**COMPITI ED ESERCIZI**
**A.** Nel brano sulla rigenerazione urbana, in che anno fu istituita la Urban Regeneration Agency?
**B.** Per ciascuna affermazione, indica se concorda con il brano sulla rigenerazione urbana (sì o no) e cita le parole del brano che lo stabiliscono. (i) Il termine "rigenerazione urbana" compare nel lessico della pianificazione urbanistica inglese verso la metà degli anni settanta. (ii) La Urban Regeneration Agency fu istituita a livello regionale. (iii) La periodizzazione del concetto in ambito urbanistico parte dagli anni ottanta.
**C.** Prosegui il brano sulla rigenerazione urbana a partire dal punto in cui si interrompe.

**ESTRATTO SCELTO**

──────

Mentre per rigenerazione si intende nel senso sociale, morale o religioso, rinascita, rinnovamento radicale, redenzione che si attua in una collettività: rigenerazione morale, civile, politica di un popolo, di una nazione, della società (dizionario Treccani). Il termine “rigenerazione urbana” appare nel lessico della pianificazione urbanistica inglese alla metà degli anni settanta. Nel 1993 fu istituita un’agenzia a livello nazionale, Urban Regeneration Agency (URA) con competenze nel tema della “rigenerazione urbana”. In ambito urbanistico è possibile individuare una periodizzazione del concetto di “rigenerazione urbana” che parte dal dopoguerra – piani di ricostruzione – fino agli anni novanta, cioè dalla ricostruzione dei centri storici ed urbani promossa dallo Stato fino alla nascita delle agenzie pubbliche-private degli anni ottanta.

──────

**INSIEME DI DATI**
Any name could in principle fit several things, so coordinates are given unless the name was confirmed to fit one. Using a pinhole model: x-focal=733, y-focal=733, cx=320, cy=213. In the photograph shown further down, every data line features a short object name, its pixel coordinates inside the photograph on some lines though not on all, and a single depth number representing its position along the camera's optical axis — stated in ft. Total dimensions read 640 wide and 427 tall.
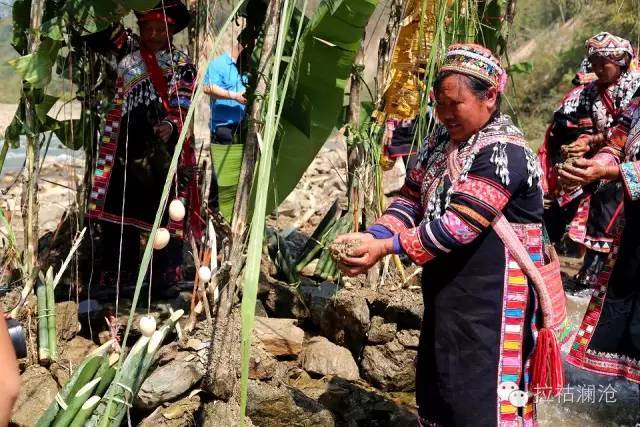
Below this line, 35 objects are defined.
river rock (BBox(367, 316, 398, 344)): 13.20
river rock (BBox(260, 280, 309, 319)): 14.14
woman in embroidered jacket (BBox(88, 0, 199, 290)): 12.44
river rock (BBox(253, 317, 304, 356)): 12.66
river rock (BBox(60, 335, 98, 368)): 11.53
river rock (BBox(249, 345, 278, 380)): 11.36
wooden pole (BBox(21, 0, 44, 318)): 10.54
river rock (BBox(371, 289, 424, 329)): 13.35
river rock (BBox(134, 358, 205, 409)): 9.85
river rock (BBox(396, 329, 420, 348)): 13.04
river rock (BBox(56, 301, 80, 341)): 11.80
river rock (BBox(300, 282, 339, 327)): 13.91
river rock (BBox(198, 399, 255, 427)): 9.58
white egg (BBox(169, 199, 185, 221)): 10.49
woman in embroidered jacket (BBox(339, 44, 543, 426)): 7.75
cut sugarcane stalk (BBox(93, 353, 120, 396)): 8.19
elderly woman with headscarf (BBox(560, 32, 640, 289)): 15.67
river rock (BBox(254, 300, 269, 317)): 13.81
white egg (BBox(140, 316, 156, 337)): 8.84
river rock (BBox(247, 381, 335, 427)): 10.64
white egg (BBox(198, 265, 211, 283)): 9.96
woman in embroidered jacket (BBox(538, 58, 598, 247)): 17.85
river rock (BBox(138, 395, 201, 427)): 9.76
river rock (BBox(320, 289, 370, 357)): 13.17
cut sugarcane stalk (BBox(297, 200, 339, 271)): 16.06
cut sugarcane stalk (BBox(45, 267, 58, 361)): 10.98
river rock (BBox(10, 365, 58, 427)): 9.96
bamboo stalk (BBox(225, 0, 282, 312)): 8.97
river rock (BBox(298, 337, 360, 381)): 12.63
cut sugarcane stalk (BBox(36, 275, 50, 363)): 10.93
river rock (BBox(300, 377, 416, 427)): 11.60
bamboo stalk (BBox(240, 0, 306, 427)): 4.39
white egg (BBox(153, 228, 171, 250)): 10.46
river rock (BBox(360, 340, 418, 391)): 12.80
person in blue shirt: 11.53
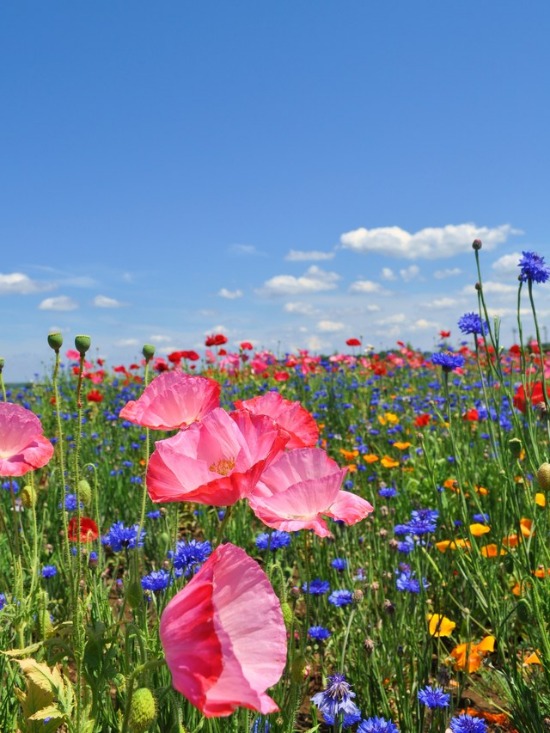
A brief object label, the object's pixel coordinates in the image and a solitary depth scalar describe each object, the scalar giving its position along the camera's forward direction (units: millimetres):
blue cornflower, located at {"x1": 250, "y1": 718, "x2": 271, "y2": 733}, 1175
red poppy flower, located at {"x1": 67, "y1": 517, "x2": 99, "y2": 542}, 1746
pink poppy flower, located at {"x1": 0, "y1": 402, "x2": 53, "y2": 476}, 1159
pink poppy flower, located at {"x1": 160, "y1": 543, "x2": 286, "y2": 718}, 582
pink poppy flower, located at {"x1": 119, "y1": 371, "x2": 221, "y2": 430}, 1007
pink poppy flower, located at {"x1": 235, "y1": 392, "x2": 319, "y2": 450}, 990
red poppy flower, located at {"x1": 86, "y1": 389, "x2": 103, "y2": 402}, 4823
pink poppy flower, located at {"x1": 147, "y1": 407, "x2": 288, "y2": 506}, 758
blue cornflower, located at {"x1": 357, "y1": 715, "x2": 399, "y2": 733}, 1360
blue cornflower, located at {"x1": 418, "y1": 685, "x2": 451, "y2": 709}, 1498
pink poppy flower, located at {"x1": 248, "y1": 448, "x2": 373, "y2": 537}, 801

──────

**RISPOSTE AI COMPITI**
**A.** Nel 1993.

**B.**
(i) Sì: "appare nel lessico della pianificazione urbanistica inglese alla metà degli anni settanta".
(ii) No: "fu istituita un’agenzia a livello nazionale".
(iii) No: "parte dal dopoguerra".

**C.**
Prima della “rigenerazione”, l’urbanistica conobbe un concetto simile: il “rinnovamento urbano” (urban renewal) che nacque in Inghilterra come reazione alle cattive condizioni igieniche degli abitanti nel periodo della rivoluzione industriale del XIX secolo. In Francia dopo l’epidemia di colera, nel 1849 viene emanata una legge che disciplina le caratteristiche degli alloggi e consente l’esproprio di case malsane, ed a Parigi nel 1852 avvenne una ricostruzione di parti della città guidata da Haussmann. In Italia venne approvata la legge 2359/1865 che riguardava l’espropriazione per pubblica utilità ed intervenire per risanare le città, poi la legge 2892/1885 per risanare Napoli. In quel secolo Ildelfons Cerdà nel 1854 pubblicò la teoria dell’urbanizzazione prima, e nel 1867 la teoria generale dell’urbanizzazione. Dello stesso secolo la pubblicazione di Camillo Sitte, Der Städtebau nach seinen künstlerischen Grundsätzen (1889), L’arte di costruire la città. Negli USA, nel 1958 venne approvato un programma per il rinnovamento urbano (Federal Urban Renewal programm) e favorire le trasformazioni urbanistiche per migliorare le condizioni ambientali nelle città. In Italia, ci furono i piani di ricostruzione – D.L. 145/1945 – per soddisfare il fabbisogno abitativo (dagli anni ’50 fino agli anni ’70), poi ci fu la L.457/1978 con le zone di recupero ed i piani per il recupero del patrimonio edilizio esistente, poi vennero i “programmi complessi” e la “programmazione regionale”, cioè “interventi di recupero” e “riqualificazione” urbana attraverso diversi strumenti tecnico-giuridici.
Cittadini e istituzioni hanno la grande opportunità di rigenerare le città. Si potrebbe ri-adottare il metodo ideato da Saverio Muratori per i centri (Lettura per l’edilizia di base), e la “scienza della sostenibilità” per quelle parti di città ove sono stati costruiti edifici pubblici INA e PEEP. Alcuni spunti di analisi per le città e di ispirazione possono essere forniti da Kevin Lynch, L’immagine della città e da Ivan Illich, Elogio della bicicletta.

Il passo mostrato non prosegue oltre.